• [What this task involves] Return the lines from the entries below, unchanged, beginning with the line that contains "(C) 2017フジテレビジョン 集英社 東宝 (C) 古屋兎丸／集英" and continuing through the line that contains "ADVERTISEMENT".

• [Material for the task]
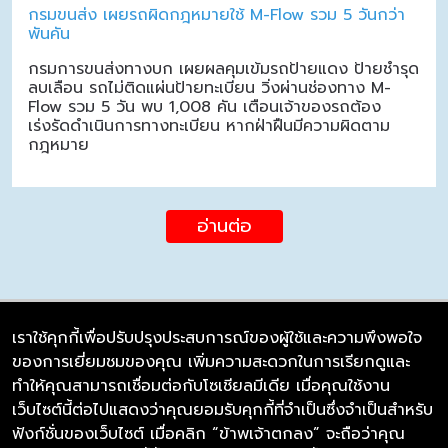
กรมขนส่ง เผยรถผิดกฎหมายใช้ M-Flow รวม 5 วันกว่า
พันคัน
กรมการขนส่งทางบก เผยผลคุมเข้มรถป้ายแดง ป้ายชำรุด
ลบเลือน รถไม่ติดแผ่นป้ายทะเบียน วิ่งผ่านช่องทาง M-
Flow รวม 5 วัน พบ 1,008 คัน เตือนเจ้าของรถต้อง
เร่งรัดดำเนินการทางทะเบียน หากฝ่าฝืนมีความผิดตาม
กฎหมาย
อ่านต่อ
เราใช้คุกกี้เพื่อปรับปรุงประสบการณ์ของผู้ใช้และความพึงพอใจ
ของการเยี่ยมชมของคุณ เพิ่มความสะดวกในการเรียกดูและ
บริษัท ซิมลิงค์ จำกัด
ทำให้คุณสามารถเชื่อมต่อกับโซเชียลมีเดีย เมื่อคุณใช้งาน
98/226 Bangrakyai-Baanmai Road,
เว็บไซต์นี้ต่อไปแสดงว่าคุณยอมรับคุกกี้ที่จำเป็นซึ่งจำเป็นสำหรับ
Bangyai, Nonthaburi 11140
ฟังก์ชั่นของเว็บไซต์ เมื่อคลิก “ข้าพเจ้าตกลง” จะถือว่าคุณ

* * *

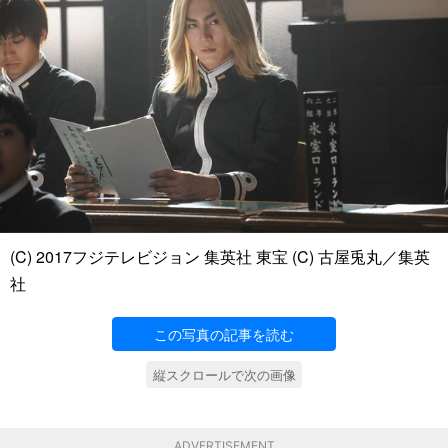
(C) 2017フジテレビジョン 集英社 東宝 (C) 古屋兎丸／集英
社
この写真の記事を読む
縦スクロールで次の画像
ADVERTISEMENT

• [Solution to this problem]
(C) 2017フジテレビジョン 集英社 東宝 (C) 古屋兎丸／集英
社
この写真の記事を読む
縦スクロールで次の画像
ADVERTISEMENT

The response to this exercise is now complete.